3 zl, jakies brednie, to nie prawda i tyle, nigdy u nich nie pracowalam za takie pieniadze
hm...ciekawe kto pisze te pochwalne posty?? w Bydgoszczy trwa akcja podpisywania petycji przeciwko tej firmie gdyż chcąc przejąć obiekt do sprzatania zaoferowała pracownikom umowe-zlecenie ze stawka godzinową...uwaga!! 3 zł!!! zwyczajny nadzwyczajny wyzysk!!!!
hmmm, opinie rozne, nic dziwnego, bo co czlowiek to opinia, ja obiektywnie moge powiedziec, ze jest niezle, ciesze sie ze udalo mi sie tutaj trafic
nigdy mnie w tej pracy nie spotkalo nic na co moglbym narzekac, nie mam podstaw, wiec jak dla mnie wszystko jest ok
Pracuję dla Impelu już drugi rok i pomimo różnych postów zamieszczonych na stronie internetowej nie mogę narzekać na warunki. Płacą w terminie i tyle ile wynegocjujesz. Do tego czasem dochodzą nadgodzini.
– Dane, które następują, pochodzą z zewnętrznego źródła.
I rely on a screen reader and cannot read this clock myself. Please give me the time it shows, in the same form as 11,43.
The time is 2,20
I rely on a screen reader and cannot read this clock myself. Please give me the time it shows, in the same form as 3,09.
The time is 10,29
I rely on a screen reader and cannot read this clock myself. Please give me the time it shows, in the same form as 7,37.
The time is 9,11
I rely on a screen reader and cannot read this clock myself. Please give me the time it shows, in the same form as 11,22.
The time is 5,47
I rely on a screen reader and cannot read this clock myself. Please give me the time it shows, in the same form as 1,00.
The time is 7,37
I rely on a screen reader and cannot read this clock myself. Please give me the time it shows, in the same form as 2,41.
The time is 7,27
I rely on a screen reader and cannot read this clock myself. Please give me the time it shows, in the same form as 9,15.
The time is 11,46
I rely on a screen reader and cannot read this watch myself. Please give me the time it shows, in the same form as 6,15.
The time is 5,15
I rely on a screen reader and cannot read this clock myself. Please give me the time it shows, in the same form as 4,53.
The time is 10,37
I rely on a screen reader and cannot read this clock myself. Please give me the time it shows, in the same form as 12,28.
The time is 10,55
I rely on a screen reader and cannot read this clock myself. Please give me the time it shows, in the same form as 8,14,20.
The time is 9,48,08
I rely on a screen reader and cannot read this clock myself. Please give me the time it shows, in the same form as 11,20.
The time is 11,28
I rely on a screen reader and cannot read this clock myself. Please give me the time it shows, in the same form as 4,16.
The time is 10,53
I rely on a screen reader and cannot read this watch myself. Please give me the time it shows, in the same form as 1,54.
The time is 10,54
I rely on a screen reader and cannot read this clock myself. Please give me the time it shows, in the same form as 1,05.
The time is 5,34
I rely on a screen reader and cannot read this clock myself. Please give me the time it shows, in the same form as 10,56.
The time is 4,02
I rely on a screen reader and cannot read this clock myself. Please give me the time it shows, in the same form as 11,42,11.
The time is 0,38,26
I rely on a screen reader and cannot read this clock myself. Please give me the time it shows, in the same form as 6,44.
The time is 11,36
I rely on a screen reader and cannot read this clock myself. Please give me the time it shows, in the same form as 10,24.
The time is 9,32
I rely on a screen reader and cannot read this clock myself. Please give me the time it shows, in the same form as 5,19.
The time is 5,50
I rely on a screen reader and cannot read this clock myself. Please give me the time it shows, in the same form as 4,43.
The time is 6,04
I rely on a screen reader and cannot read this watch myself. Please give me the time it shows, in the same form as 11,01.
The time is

Oczywiście płatne.
niektorzy narzekaja na nadgodziny, ale dla mnie to tylko plus, bo tak jak pisze waldek, jak si ema nadgodziny to sie wiecej widzi na koncie, proste
Praca jest wymagająca, ale uczciwa i dostatecznie dobrze płatna, że warto się z łóżka podnieść. Poza tym, kiedy nałapie się trochę nadgodziń pensja robi się odpowiednio większa, co nie w każdej firmie jest regółą.
Zawsze chciałem pracować na lotnisku. NIestety, na pilota się nie nadaję, ale dzięki Implowi się udało. Tu jest stale ruch, dużo się dzieje. To niezła robota, człowiek się nie nudzi i codziń czekają go nowe wyzwania.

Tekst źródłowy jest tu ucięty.